Wherever a line of the records contains "widget", copy that line.

Given information: Begin

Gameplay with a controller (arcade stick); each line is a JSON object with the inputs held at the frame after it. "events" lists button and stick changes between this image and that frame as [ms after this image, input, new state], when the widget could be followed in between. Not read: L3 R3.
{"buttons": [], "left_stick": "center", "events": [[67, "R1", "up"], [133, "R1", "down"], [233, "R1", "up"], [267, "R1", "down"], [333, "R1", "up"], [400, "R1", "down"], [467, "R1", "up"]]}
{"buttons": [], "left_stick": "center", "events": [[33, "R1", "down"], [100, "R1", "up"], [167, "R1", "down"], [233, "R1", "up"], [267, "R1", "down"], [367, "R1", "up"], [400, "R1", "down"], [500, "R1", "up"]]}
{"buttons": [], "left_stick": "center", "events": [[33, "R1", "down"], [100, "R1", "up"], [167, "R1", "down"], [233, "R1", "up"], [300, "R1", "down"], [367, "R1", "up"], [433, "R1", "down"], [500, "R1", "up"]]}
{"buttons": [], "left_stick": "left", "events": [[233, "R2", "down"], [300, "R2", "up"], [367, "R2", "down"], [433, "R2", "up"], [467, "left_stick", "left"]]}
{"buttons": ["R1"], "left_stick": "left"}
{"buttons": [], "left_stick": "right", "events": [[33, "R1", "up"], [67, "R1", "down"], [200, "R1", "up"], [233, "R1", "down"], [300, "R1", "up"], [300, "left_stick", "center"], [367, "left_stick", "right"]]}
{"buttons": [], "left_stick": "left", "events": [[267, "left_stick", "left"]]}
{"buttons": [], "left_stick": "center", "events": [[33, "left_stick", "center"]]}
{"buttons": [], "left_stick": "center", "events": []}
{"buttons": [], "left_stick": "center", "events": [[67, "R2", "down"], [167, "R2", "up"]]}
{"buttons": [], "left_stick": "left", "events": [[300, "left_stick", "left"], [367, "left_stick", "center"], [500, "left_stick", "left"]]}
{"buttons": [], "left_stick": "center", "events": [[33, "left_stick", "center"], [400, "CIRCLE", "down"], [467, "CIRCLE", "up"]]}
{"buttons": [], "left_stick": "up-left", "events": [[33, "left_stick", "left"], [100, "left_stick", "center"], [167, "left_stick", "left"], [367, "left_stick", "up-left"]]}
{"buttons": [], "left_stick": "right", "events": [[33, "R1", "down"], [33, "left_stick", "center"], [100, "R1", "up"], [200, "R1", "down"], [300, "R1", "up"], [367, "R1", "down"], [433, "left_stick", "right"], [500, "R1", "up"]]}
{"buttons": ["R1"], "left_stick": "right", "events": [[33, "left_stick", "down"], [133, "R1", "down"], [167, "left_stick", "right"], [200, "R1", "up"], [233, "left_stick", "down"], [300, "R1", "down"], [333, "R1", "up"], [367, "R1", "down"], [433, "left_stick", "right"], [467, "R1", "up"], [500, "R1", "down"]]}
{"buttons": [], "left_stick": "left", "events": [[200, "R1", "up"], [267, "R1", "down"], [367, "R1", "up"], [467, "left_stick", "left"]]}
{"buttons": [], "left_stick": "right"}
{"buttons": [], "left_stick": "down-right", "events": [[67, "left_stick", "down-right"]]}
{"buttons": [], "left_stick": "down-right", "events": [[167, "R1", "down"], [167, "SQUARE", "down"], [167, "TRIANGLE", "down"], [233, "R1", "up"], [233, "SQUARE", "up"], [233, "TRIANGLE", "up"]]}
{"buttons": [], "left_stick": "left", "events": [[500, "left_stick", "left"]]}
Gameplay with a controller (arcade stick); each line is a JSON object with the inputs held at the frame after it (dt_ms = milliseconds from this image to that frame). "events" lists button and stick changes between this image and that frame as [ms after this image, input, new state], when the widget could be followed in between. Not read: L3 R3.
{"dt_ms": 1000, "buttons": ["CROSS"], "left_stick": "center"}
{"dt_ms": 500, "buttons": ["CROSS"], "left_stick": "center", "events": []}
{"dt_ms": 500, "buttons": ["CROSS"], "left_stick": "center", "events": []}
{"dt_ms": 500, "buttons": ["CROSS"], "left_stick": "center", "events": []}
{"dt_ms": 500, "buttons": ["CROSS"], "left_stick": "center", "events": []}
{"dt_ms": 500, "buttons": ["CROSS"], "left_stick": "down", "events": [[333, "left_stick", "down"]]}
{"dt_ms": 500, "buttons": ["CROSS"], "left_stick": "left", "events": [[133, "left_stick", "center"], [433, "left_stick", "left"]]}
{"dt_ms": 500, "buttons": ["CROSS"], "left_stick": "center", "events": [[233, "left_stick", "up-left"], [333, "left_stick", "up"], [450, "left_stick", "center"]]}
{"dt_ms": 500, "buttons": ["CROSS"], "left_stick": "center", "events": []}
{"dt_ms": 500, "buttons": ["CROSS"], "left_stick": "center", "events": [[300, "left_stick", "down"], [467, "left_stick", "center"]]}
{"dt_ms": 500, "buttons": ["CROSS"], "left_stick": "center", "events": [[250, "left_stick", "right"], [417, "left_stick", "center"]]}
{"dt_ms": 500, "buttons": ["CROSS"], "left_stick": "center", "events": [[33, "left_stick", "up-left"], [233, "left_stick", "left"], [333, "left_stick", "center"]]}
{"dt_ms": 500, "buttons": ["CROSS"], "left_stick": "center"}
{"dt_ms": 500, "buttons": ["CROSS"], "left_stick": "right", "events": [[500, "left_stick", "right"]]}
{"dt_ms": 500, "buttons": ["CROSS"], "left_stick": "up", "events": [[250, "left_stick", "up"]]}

Given information: End

_The completed task_.
Gameplay with a controller (arcade stick); each line is a JSON object with the inputs held at the frame after it. "events" lists button and stick changes between this image and that frame as [ms after this image, input, new state], when the widget could be followed in between. Not read: L3 R3.
Gameplay with a controller (arcade stick); each line is a JSON object with the inputs held at the frame after it (dt_ms = milliseconds from this image to that frame). "events" lists button and stick changes between this image and that frame as [ms after this image, input, new state], when the widget could be followed in between. Not read: L3 R3.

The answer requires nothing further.